* _Material to process_
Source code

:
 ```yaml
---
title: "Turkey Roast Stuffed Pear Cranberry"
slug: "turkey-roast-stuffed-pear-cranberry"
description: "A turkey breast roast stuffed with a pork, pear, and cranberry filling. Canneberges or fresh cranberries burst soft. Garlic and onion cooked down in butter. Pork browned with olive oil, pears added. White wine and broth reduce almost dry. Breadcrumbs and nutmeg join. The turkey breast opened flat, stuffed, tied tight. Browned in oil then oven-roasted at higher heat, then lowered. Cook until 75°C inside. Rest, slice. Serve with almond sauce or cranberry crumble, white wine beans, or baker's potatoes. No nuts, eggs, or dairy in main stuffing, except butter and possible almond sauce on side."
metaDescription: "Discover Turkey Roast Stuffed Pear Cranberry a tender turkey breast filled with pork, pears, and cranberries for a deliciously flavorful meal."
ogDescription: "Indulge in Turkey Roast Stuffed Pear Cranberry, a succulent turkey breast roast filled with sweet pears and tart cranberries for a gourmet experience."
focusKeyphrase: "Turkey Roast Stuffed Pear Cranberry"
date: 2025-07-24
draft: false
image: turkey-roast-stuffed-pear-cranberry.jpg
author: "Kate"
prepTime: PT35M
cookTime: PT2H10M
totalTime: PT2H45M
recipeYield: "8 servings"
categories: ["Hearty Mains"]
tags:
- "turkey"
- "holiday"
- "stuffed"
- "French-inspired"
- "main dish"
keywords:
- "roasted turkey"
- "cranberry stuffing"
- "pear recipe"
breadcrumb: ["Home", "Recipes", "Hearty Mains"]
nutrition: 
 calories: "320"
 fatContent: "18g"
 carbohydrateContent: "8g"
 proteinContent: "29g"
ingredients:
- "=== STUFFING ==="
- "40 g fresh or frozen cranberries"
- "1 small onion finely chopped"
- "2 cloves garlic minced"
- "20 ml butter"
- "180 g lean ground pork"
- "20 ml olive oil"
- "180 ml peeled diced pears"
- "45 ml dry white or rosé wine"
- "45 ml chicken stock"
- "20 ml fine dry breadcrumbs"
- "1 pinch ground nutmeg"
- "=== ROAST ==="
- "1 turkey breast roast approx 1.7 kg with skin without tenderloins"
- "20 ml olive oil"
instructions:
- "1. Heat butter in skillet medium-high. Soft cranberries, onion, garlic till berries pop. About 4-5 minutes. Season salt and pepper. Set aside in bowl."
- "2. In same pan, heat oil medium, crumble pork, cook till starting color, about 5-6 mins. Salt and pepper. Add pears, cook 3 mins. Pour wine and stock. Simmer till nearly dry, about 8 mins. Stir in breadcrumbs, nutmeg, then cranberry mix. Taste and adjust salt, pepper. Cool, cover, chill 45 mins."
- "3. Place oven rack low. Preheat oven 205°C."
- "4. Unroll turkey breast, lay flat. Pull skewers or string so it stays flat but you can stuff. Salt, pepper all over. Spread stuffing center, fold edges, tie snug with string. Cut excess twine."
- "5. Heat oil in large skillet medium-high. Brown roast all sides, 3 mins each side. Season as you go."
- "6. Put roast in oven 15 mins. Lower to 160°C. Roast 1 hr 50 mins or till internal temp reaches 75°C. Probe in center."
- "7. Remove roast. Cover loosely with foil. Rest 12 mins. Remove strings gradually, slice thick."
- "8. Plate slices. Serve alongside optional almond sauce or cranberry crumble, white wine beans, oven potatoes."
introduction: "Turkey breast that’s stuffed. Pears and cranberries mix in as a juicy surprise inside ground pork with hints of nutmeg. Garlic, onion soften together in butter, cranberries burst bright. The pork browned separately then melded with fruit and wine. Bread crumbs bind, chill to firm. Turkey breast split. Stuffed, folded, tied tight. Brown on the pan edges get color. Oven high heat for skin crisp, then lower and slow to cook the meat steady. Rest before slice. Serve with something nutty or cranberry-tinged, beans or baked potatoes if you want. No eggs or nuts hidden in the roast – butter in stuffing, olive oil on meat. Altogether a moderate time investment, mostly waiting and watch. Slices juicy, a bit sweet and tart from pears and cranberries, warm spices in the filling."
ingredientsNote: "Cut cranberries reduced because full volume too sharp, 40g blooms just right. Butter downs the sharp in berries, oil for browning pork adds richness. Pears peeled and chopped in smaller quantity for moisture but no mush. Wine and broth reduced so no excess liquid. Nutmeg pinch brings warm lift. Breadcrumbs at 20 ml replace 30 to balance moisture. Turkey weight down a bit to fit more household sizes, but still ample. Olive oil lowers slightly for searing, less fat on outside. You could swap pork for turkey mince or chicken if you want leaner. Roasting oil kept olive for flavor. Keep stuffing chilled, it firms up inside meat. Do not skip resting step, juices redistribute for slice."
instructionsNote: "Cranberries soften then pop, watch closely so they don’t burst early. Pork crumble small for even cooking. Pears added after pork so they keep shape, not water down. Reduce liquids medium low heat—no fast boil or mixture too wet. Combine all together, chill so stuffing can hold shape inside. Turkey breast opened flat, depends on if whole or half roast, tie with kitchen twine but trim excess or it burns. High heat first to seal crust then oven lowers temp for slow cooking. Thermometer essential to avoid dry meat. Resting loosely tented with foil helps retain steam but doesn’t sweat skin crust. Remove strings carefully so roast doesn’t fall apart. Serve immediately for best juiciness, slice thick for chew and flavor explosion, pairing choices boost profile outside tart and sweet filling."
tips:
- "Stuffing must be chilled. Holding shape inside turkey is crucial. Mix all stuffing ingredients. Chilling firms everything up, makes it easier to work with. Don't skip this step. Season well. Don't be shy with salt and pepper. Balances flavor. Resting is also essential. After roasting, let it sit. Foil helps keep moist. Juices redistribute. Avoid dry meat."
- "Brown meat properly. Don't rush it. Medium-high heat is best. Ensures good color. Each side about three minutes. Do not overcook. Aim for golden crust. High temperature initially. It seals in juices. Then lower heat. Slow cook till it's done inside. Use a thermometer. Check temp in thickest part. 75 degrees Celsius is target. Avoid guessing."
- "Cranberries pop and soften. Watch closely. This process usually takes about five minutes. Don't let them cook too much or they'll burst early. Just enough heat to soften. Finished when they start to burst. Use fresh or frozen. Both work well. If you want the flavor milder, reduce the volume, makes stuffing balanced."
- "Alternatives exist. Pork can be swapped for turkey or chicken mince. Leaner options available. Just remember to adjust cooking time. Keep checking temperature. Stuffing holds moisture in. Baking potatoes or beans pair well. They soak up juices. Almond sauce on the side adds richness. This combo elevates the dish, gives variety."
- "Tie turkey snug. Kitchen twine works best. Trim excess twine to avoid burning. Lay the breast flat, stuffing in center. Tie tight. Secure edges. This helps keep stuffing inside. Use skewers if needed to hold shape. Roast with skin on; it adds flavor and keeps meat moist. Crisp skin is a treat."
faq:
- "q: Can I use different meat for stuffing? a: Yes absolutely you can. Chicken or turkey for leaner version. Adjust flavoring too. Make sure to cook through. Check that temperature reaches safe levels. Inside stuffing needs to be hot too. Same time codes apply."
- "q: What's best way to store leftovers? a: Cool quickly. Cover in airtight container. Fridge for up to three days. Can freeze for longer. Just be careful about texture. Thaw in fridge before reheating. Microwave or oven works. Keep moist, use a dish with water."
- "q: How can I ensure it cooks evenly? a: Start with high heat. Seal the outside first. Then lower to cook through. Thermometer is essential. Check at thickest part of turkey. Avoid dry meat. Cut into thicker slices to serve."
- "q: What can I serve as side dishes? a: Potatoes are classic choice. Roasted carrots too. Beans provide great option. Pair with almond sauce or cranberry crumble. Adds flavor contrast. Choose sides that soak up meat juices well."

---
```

* _About this task_
Filter the listing above for lines with the word "reaches", and copy each one you find.

* _Result of this exercise_
- "6. Put roast in oven 15 mins. Lower to 160°C. Roast 1 hr 50 mins or till internal temp reaches 75°C. Probe in center."
- "q: Can I use different meat for stuffing? a: Yes absolutely you can. Chicken or turkey for leaner version. Adjust flavoring too. Make sure to cook through. Check that temperature reaches safe levels. Inside stuffing needs to be hot too. Same time codes apply."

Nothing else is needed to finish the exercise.